What else are people saying?

Natural England chairman Tony Juniper said: “The Countryside Code has been providing an excellent guide for people on how to get out and enjoy the outdoors safely for over 70 years.

“With more people than ever before seeking solace in nature, this refresh could not come at a more crucial time.

“We want everyone to be aware of the Code, so people of all ages and backgrounds can enjoy the invaluable health and wellbeing benefits that nature offers, while giving it the respect it deserves.”
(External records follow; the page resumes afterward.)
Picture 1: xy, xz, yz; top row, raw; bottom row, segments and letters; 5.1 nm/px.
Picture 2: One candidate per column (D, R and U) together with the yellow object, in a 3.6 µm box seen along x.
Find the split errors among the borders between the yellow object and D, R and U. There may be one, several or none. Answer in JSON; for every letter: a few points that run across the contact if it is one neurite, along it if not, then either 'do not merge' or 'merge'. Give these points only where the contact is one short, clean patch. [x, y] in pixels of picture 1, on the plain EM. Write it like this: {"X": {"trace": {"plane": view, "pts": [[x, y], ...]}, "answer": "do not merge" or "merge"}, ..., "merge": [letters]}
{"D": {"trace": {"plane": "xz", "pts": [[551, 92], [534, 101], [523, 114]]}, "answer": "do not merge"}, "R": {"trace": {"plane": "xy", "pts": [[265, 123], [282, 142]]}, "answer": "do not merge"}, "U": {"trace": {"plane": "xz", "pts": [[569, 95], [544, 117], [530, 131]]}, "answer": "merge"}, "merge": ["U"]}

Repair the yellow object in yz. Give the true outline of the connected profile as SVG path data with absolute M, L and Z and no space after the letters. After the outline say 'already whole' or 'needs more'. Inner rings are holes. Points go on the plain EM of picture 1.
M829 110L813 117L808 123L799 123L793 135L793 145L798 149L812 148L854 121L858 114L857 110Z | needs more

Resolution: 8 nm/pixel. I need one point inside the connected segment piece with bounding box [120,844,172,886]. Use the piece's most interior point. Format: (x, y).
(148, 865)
Rural affairs minister Lord Gardiner said: “With so many people visiting the countryside, the Countryside Code has never felt more relevant.

“Crucially it now covers all green spaces, waterways, the coast and even parks in towns and cities, so that everyone, as we lift restrictions, can enjoy a greener future.”

Mark Bridgeman, president of the Country Land and Business Association (CLA), which represents 28,000 rural businesses owners across England and Wales, said: “With more people expected to explore rural areas over Easter it’s imperative that the Code is well-read, respected and followed.

“Although there have not been significant changes to the Code, the messaging is clear – Respect, Protect and Enjoy the outdoors.

“By closing gates behind you and sticking to footpaths, to keeping your dog under control and picking up rubbish, there is no reason why we cannot work together to keep the countryside beautiful for everyone to enjoy.”